The mast crop is so important to the black bears that all other physiological functions take second priority.  This even includes mating.  With an eight-week gestation period, late fall is the time black bear should be getting serious about mating.  However, such activity would call for much time and effort being expended seeking females and defending territories, something that would severely detract from the important function of fatting up for the upcoming winter season.  So, nature has provided a unique solution to the bear’s dilemma known as delayed implantation.  The black bear mates in late spring, when food resources are prevalent, but, shortly after fertilization, the egg’s growth is arrested, and lays dormant within the female for six months.  Only in November, does the egg implant on the uterus wall and its growth continue, allowing birthing to occur in late January.  Interestingly, if the mast crop fails and the sow fails to put on adequate brown fat before entering the winter dormancy, the embryo will abort.  Thus, the delayed implantation prevents the sow from investing in a pregnancy before her food reserves are established.

 

This delayed implantation also occurs among most of the weasel family, including minks, marten, skunks, river otters, long and short-tailed weasels and the recently re-introduced fisher.  The fisher is the record holder with a delayed implantation period of ten to eleven months resulting in a birth a year after mating (an average of 352 days, which includes a gestation period of 30-50 days).

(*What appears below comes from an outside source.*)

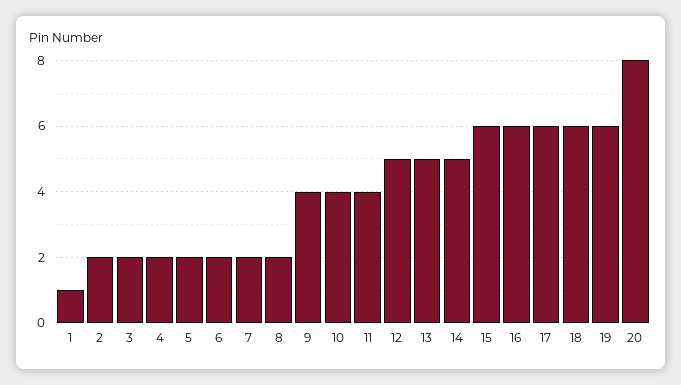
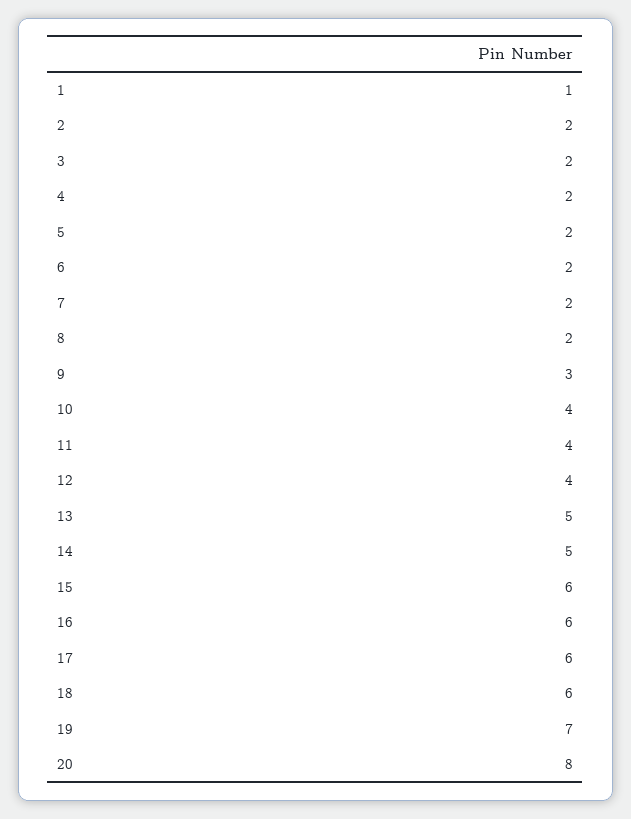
9: 4 -> 3
12: 5 -> 4
19: 6 -> 7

The female is quickly inseminated again (in fact, she is not pregnant for only about ten days), so that birthing takes place every year.

 

What else is happening in October?  Rattlesnakes will enter their dens in our region from the last week of September until the middle of October, often denning with copperheads and a few black rat snakes.  Other snakes will burrow in individual holes, nocks and crannies.  And many of our turtles will be hatching and leaving their nests for winter dens underwater or in individual burrows.  An exception to this is the painted turtle, which, after hatching, will remain in its nest with the other juveniles until spring.  Lizards and the myriad of almost all other life forms will seek the protective warmth of the deeper soil horizons or rotting wood and be gone from sight until next spring.

 

Aquatic red-spotted newts are developing lungs and becoming the terrestrial red efts, while our native brook trout are spawning in the cold mountain streams.  Look for their shallow foot-wide concave excavations in sandier stream sections.  And our Shenandoah National Park wintering birds are back, including the northern junco, brown creeper, winter wren, red-breasted nuthatch, golden crowned kinglet, white-throated sparrow, American tree sparrow, hermit thrush, short-eared owls, and yellow-bellied sapsuckers. (For clarity, the first five can be found year round in the higher elevations of WV south to the Smokies.)

 

October ranks second only to April when the most change can be observed in the natural world.  April is when the forest awakens from its winter dormancy with an explosion of activity.  October is when it must finish its preparations for the oncoming winter season.  While the beginning of the month is still dominated by the green of the forests, insects singing, and wildlife busily preparing for winter, by the end of the month, October will have experienced its first killing frosts. And with it, the growing season of our forest community will have been completed, and the onset of the next season of scarcity and pursuit of survival will be upon us.  And it’s all because of the reduced solar energy available to fuel our ecosystem.